Facebook scores record 1 billion interactions for World Cup

Facebook scores record 1 billion interactions for World Cup

With 1 billion posts, likes and comments in just the first half of the World Cup, the football tournament is already the most talked-about event in Facebook Inc's decade-long history, data obtained by Reuters showed.

The football conversation measured between June 12 and June 29 involved 220 million people and 1 billion interactions, the Facebook data showed. And since the ball will be rolling for another two weeks, the tournament is set to break new records as the biggest social media event to date.

"People are having conversations on Facebook about what they watch in a really unprecedented scale," Nick Grudin, the company's director of partnerships, told Reuters.

"In addition to sharing and connecting with friends, people are engaging in real time with the media and the public voices they care about most."

Facebook is the latest social media company to capitalise on TV-related traffic around big events like the World Cup, a trend started years ago by the microblog website Twitter Inc.

People use Facebook to comment about things they watch live, an interaction that could turn into a source of ad revenue for the company.

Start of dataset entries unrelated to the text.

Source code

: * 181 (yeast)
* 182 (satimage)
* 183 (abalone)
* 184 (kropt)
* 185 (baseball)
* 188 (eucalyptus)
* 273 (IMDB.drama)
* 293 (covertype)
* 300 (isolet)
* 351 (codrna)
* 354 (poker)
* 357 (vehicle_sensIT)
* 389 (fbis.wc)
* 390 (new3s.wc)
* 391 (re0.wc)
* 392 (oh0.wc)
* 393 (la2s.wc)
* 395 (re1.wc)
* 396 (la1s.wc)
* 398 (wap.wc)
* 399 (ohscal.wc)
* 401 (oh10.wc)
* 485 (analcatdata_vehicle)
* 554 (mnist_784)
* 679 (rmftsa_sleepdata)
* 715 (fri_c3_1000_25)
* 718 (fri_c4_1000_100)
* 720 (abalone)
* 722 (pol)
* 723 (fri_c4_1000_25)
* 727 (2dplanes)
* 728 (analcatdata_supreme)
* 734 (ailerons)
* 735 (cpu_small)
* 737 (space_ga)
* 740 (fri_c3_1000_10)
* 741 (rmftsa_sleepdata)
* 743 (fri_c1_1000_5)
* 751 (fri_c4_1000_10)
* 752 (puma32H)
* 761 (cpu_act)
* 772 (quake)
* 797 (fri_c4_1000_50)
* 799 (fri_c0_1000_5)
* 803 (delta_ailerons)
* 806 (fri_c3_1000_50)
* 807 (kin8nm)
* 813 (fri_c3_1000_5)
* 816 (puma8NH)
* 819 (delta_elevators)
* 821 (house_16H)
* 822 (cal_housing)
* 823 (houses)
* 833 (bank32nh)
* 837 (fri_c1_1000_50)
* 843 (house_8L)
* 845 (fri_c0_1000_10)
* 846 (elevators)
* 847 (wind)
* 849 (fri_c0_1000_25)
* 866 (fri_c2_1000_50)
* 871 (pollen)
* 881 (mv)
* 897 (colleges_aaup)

Facebook's record numbers were possible because of widespread mobile penetration. Seven out of 10 users globally connect to the network from mobile devices, which represent roughly 60 per cent of the company's ad revenue.

There is also football's global appeal. The first week of the World Cup alone saw 459 million interactions on Facebook, more than this year's Super Bowl, the Sochi Winter Olympic Games and the Academy Awards combined.

The 1 billion mark was reached after traffic accelerated as the World Cup moved into the knockout round. On Saturday, more than 31 million people put up 75 million posts, likes and comments about Brazil's nail-biting victory over Chile, which propelled the home team to the quarter-finals.